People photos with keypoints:

┌──

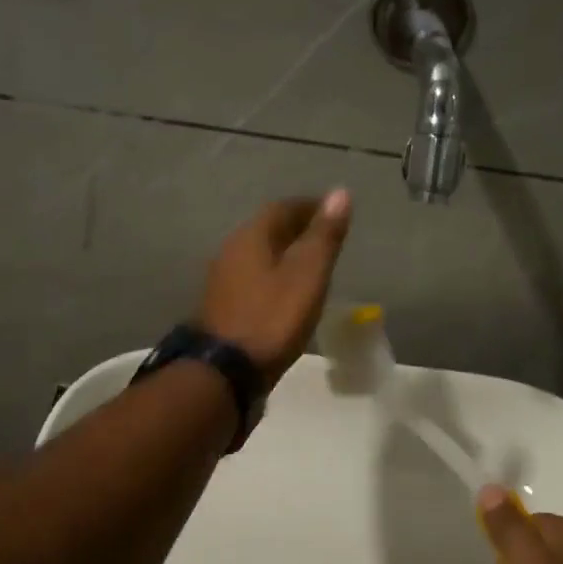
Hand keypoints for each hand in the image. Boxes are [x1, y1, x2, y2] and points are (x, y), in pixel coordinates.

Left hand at [199, 191, 352, 386]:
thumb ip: (324, 236)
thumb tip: (340, 192)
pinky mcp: (222, 305)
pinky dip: (273, 275)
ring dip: (284, 253)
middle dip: (297, 228)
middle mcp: (232, 250)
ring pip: (259, 254)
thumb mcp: (307, 275)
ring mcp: (223, 279)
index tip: (334, 212)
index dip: (310, 207)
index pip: (283, 207)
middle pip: (268, 229)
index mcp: (252, 236)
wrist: (224, 371)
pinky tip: (287, 292)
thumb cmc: (272, 318)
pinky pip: (253, 277)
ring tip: (311, 265)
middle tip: (326, 237)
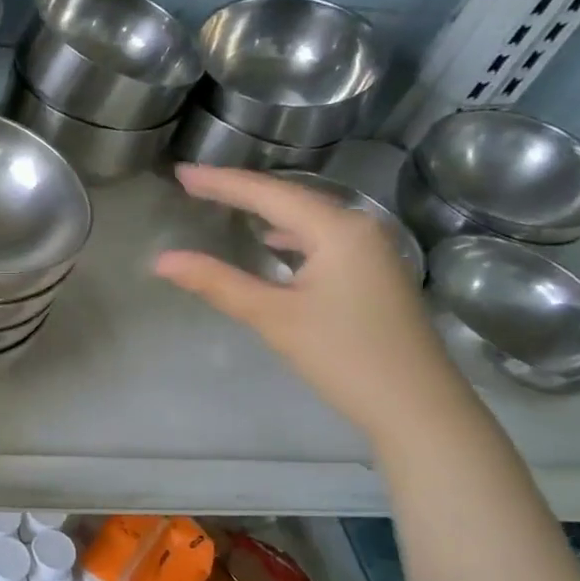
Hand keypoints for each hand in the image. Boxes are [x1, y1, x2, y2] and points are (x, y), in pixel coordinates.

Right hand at [152, 165, 468, 442]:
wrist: (417, 407)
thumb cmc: (343, 356)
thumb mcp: (274, 317)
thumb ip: (218, 282)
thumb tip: (162, 260)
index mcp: (337, 229)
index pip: (268, 194)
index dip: (221, 182)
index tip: (181, 173)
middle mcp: (358, 227)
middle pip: (290, 199)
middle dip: (242, 191)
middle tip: (196, 184)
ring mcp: (371, 251)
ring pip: (307, 219)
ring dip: (266, 210)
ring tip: (226, 204)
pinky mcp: (372, 274)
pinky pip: (321, 239)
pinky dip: (290, 234)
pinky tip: (274, 242)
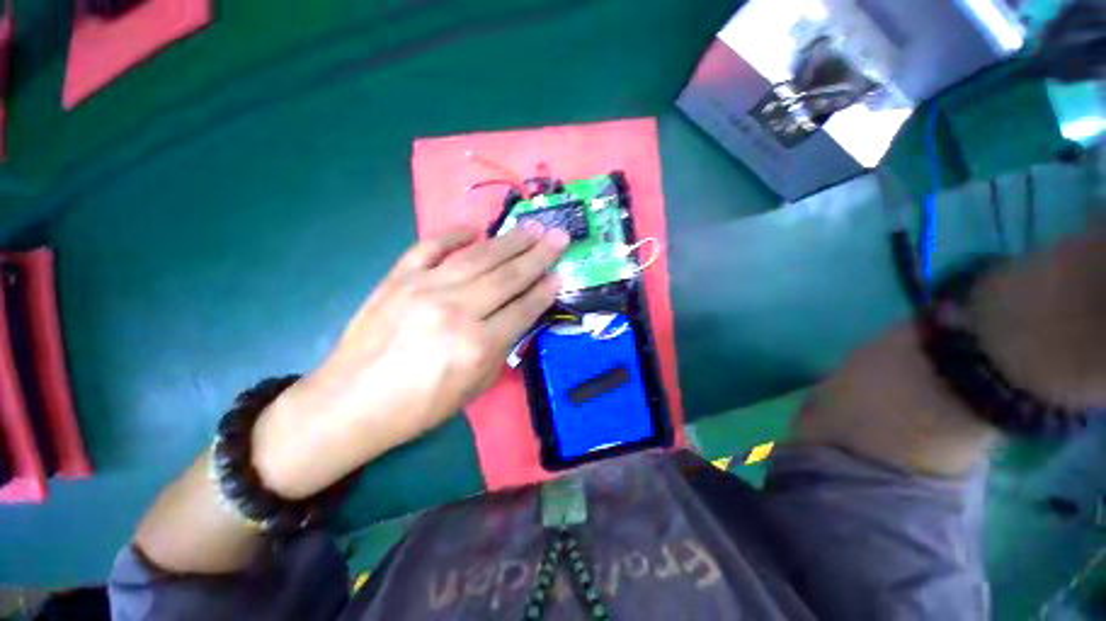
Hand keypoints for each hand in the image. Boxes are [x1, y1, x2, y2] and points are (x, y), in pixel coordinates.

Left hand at [252, 224, 569, 497]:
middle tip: (559, 236)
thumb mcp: (474, 388)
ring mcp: (424, 288)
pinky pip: (430, 248)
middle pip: (507, 276)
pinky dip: (453, 235)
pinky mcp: (398, 279)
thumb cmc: (419, 406)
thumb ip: (501, 348)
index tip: (560, 274)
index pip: (522, 308)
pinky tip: (475, 228)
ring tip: (532, 227)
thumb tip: (520, 315)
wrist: (351, 403)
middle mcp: (455, 310)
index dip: (544, 290)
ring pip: (478, 257)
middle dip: (538, 255)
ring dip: (509, 241)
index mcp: (476, 344)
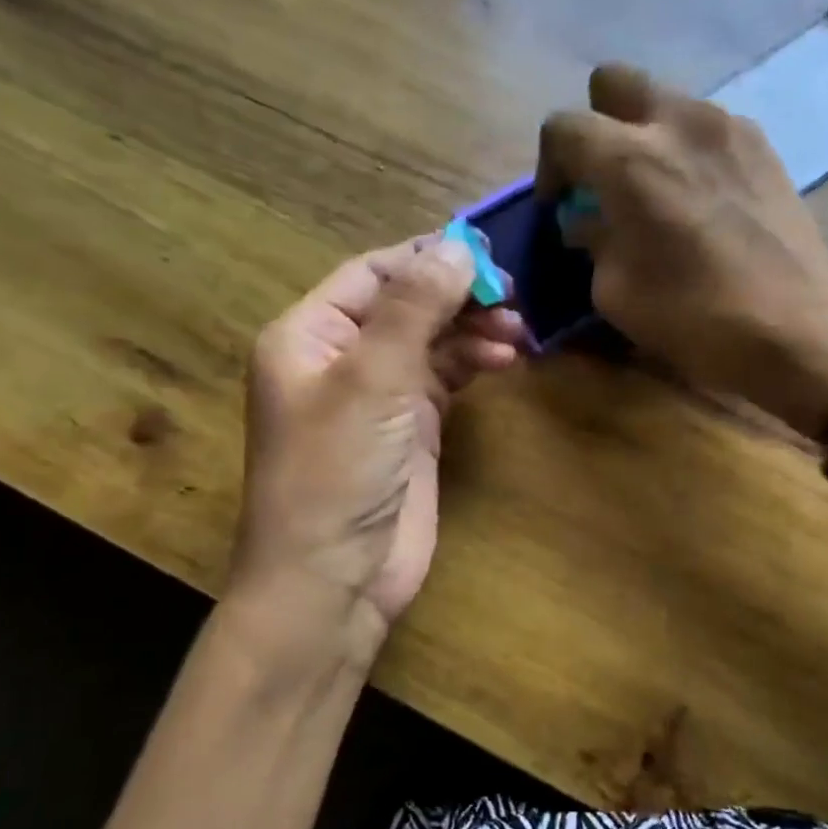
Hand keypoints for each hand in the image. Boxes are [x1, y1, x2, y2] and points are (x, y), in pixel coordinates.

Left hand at [233, 236, 522, 643]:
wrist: (333, 580)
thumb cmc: (336, 472)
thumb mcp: (371, 380)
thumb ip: (414, 308)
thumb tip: (459, 247)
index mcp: (309, 334)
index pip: (373, 274)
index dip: (429, 259)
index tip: (489, 255)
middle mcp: (341, 358)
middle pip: (407, 305)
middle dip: (458, 297)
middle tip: (514, 296)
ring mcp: (378, 396)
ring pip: (431, 342)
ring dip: (473, 330)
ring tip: (518, 332)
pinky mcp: (411, 429)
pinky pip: (446, 379)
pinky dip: (474, 364)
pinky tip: (505, 359)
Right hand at [537, 64, 827, 433]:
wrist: (797, 326)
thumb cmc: (695, 317)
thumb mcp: (617, 293)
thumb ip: (593, 241)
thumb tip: (586, 219)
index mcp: (629, 159)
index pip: (563, 127)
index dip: (550, 165)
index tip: (561, 205)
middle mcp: (677, 122)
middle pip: (614, 81)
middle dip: (597, 124)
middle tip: (603, 178)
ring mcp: (728, 126)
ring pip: (667, 101)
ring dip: (647, 135)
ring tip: (657, 192)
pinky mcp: (763, 145)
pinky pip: (708, 127)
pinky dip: (689, 150)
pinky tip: (701, 200)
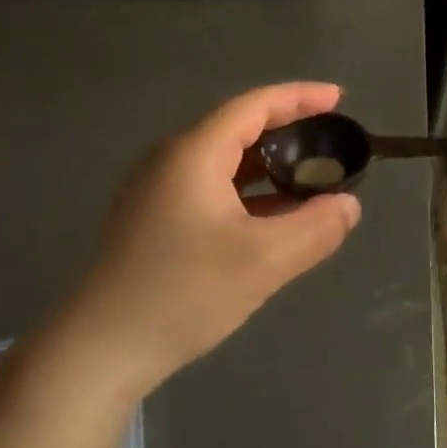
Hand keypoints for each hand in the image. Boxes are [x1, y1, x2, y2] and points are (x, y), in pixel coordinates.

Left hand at [62, 82, 361, 393]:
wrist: (99, 350)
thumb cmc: (182, 293)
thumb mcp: (262, 261)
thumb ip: (314, 229)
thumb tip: (348, 205)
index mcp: (193, 153)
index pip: (254, 106)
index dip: (299, 97)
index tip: (338, 98)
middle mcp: (172, 160)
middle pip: (238, 128)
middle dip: (288, 130)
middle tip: (330, 141)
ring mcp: (158, 190)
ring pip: (225, 162)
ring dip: (269, 166)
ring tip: (311, 177)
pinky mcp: (154, 219)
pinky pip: (211, 188)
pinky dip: (248, 192)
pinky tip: (273, 217)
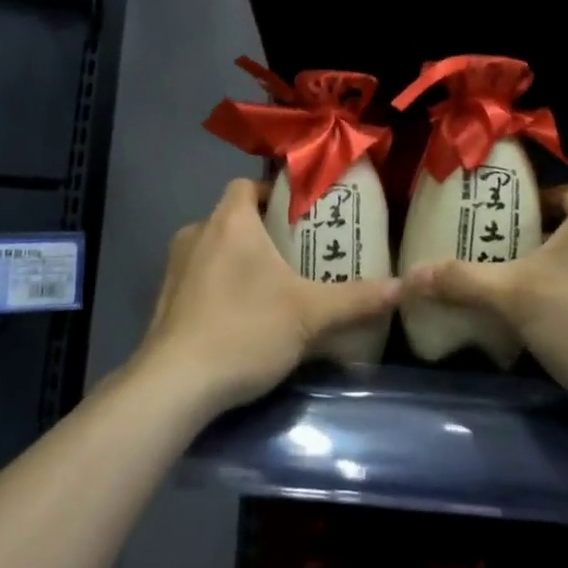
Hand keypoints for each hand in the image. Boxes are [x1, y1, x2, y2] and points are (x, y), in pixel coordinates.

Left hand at [136, 179, 399, 419]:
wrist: (175, 383)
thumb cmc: (244, 330)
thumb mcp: (309, 314)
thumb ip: (355, 299)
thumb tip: (402, 287)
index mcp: (229, 221)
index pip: (246, 184)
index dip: (272, 194)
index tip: (298, 217)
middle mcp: (197, 233)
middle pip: (233, 217)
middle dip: (262, 232)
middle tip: (296, 256)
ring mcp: (175, 267)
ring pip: (214, 248)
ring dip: (239, 261)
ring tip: (272, 288)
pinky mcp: (165, 300)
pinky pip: (198, 277)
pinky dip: (218, 286)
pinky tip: (240, 318)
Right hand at [403, 186, 567, 445]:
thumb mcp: (512, 296)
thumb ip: (460, 280)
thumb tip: (407, 277)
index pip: (558, 194)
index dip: (524, 207)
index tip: (493, 228)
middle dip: (534, 246)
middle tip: (496, 262)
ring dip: (557, 278)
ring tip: (518, 297)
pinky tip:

└──

INSTRUCTIONS TO FOLLOW:
Taking the line with "thumb tip: (348, 205)" as the first and the line with "pinky mcp: (154, 219)" as the last, retype that stretch of the data above exactly, with no other lines.

RESULT:
thumb tip: (348, 205)
index mcp: (193, 153)
index pip: (254, 106)
index dip: (299, 97)
index tip: (338, 98)
middle mcp: (172, 160)
middle pip: (238, 128)
middle dip: (288, 130)
middle tip: (330, 141)
ring mcp: (158, 190)
ring pip: (225, 162)
ring dip: (269, 166)
ring tip: (311, 177)
pinky mcp: (154, 219)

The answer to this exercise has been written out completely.